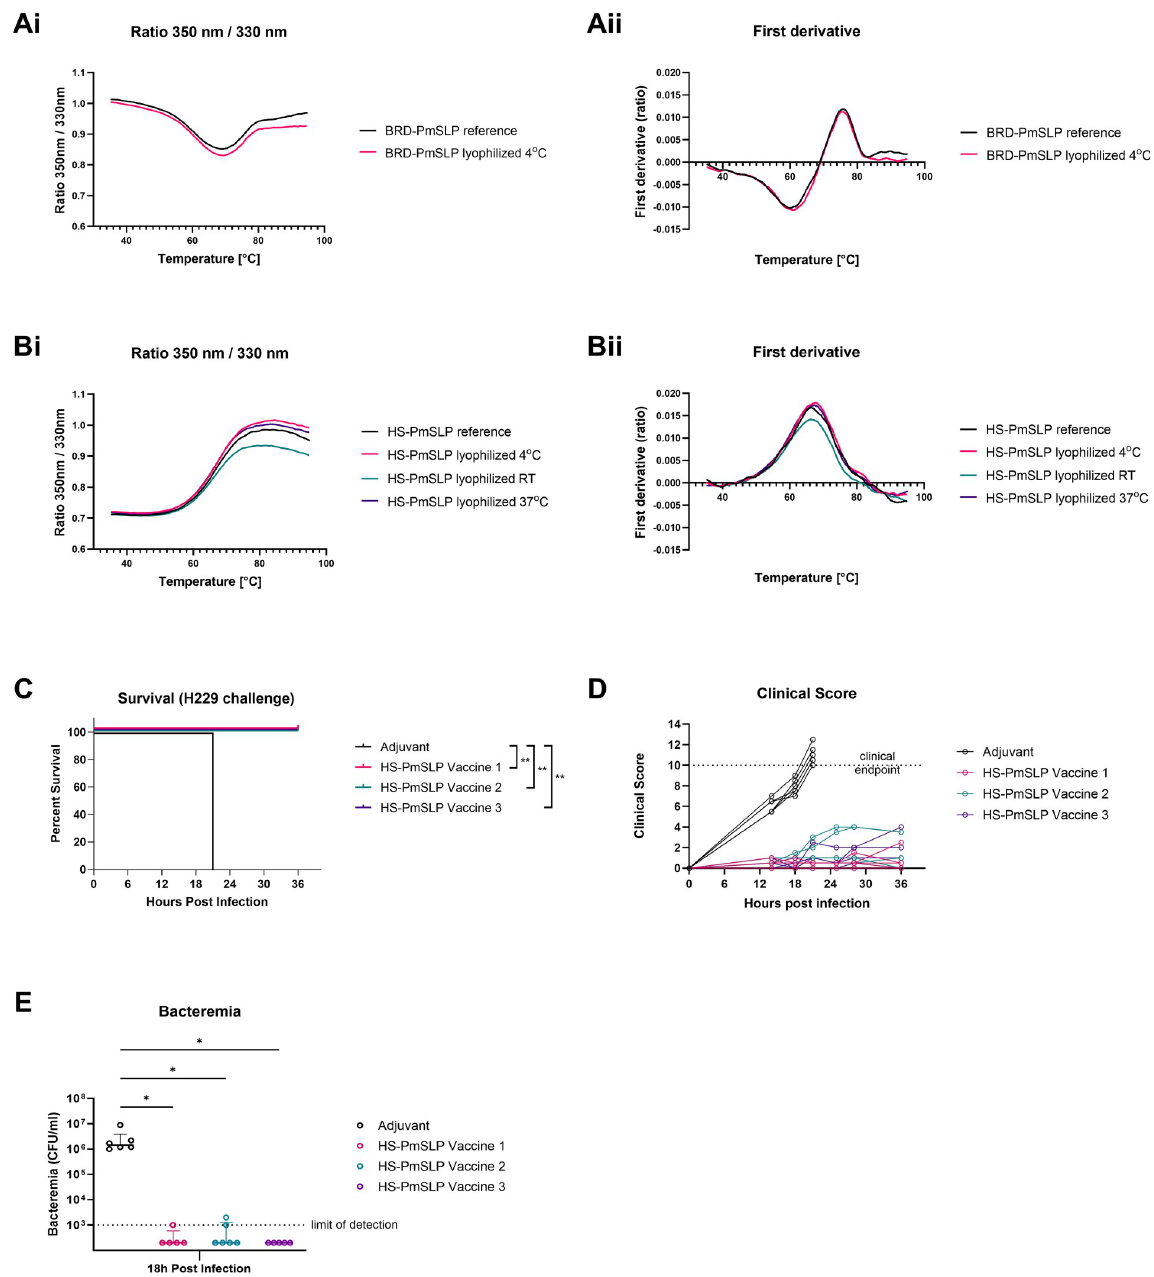
Fig 4. Short term stability of PmSLP antigens. A. Comparison of (i) thermal profile and (ii) first derivative of BRD-PmSLP protein lyophilized and stored at 4˚C for 7 days. B. Comparison of (i) thermal profile and (ii) first derivative of HS-PmSLP protein lyophilized and stored at 4˚C, room temperature (RT), and 37˚C for 14 days. C. Survival of mice that received different HS-PmSLP vaccine preparations after challenge with matched strain H229. Vaccine 1, HS-PmSLP antigen stored at -80˚C after purification and formulated prior to each dose administration; Vaccine 2, HS-PmSLP antigen stored at -80˚C after purification, formulated prior to first dose and stored at 4˚C until the booster; Vaccine 3, lyophilized HS-PmSLP antigen reconstituted and formulated immediately prior to each dose administration. N = 6 mice for adjuvant, N = 5 mice for each vaccinated group. Log-rank (Mantel Cox) tests performed for survival curve comparisons; ** , p < 0.01. D. Clinical scores of individual mice over 36 hours post intraperitoneal challenge. E. Bacteremia in tail vein sample at 18h post infection. Line at median, error bars depict interquartile range. Ordinary 1-way ANOVA with Dunnett’s multiple comparison test performed to compare vaccinated groups to adjuvant control. * , p < 0.05.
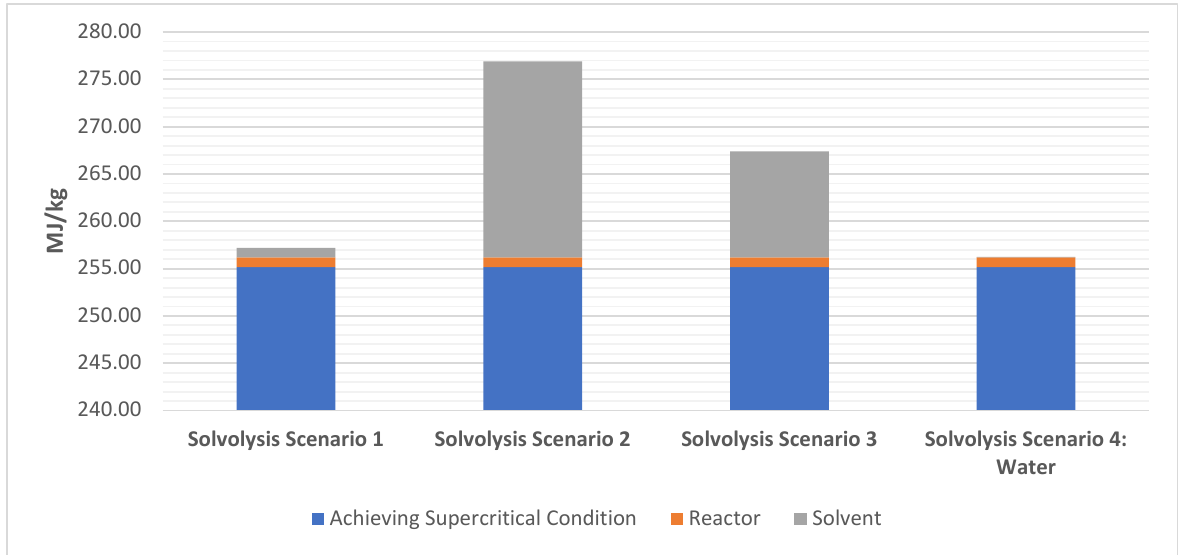
Figure 4. ( a ) Scenario 3a. EE comparison of Life 1 versus Life 2 for electric furnace scenario for py- rolysis; ( b ) Scenario 3B: EE comparison of Life 1 versus Life 2 for natural gas furnace scenario for pyrolysis.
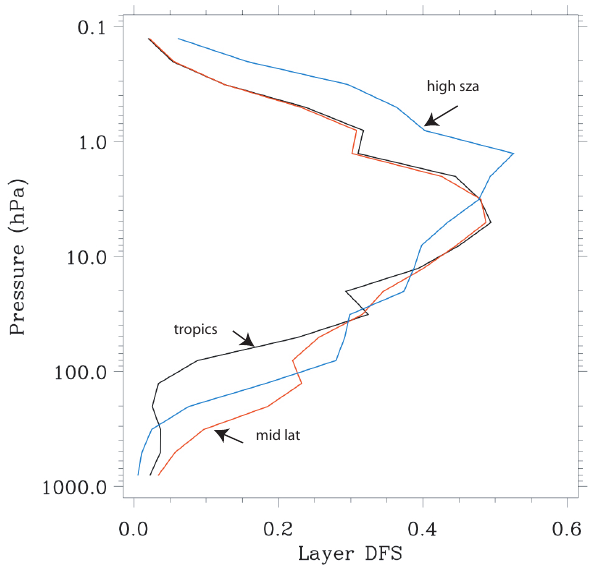
Fig. 8. Variation of layer DFS (LDFS) with height. LDFS provides the fraction of ozone change in a layer that would appear in the same layer in the retrieved profile. The vertical resolution of the retrieved profile is ∼ 3.2/LDFS in km, showing that the vertical resolution varies from ∼ 6km near 3hPa to ∼ 15km in the lower stratosphere. Lower stratospheric LDFS is largely determined by tropopause height, and the mesospheric LDFS by SZA.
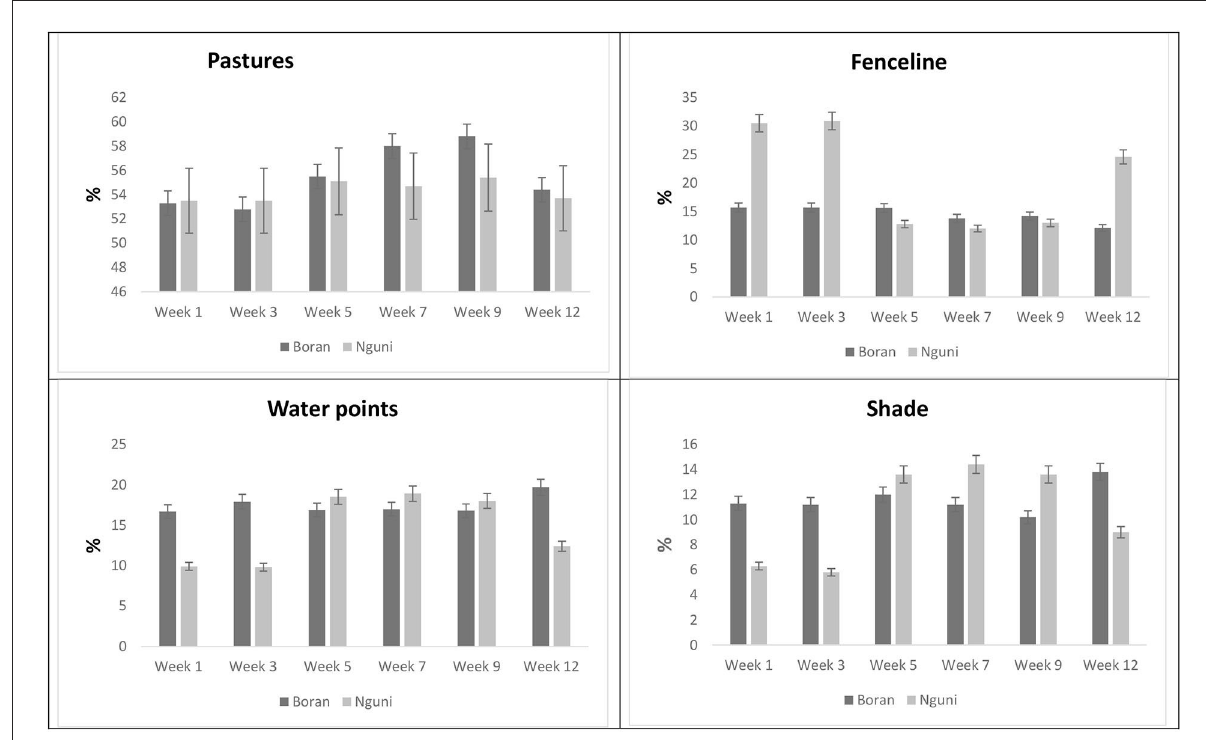
FIGURE2 LSMeans for the number and duration of drinking bouts according to breed during the observation period.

**WHAT YOU HAVE TO DO:** Output the data above exactly; pictures do not belong in the copy.

**SOLUTION TO THE EXERCISE:**
Fig 4. Short term stability of PmSLP antigens. A. Comparison of (i) thermal profile and (ii) first derivative of BRD-PmSLP protein lyophilized and stored at 4˚C for 7 days. B. Comparison of (i) thermal profile and (ii) first derivative of HS-PmSLP protein lyophilized and stored at 4˚C, room temperature (RT), and 37˚C for 14 days. C. Survival of mice that received different HS-PmSLP vaccine preparations after challenge with matched strain H229. Vaccine 1, HS-PmSLP antigen stored at -80˚C after purification and formulated prior to each dose administration; Vaccine 2, HS-PmSLP antigen stored at -80˚C after purification, formulated prior to first dose and stored at 4˚C until the booster; Vaccine 3, lyophilized HS-PmSLP antigen reconstituted and formulated immediately prior to each dose administration. N = 6 mice for adjuvant, N = 5 mice for each vaccinated group. Log-rank (Mantel Cox) tests performed for survival curve comparisons; ** , p < 0.01. D. Clinical scores of individual mice over 36 hours post intraperitoneal challenge. E. Bacteremia in tail vein sample at 18h post infection. Line at median, error bars depict interquartile range. Ordinary 1-way ANOVA with Dunnett’s multiple comparison test performed to compare vaccinated groups to adjuvant control. * , p < 0.05.
Figure 4. ( a ) Scenario 3a. EE comparison of Life 1 versus Life 2 for electric furnace scenario for py- rolysis; ( b ) Scenario 3B: EE comparison of Life 1 versus Life 2 for natural gas furnace scenario for pyrolysis.
Fig. 8. Variation of layer DFS (LDFS) with height. LDFS provides the fraction of ozone change in a layer that would appear in the same layer in the retrieved profile. The vertical resolution of the retrieved profile is ∼ 3.2/LDFS in km, showing that the vertical resolution varies from ∼ 6km near 3hPa to ∼ 15km in the lower stratosphere. Lower stratospheric LDFS is largely determined by tropopause height, and the mesospheric LDFS by SZA.
FIGURE2 LSMeans for the number and duration of drinking bouts according to breed during the observation period.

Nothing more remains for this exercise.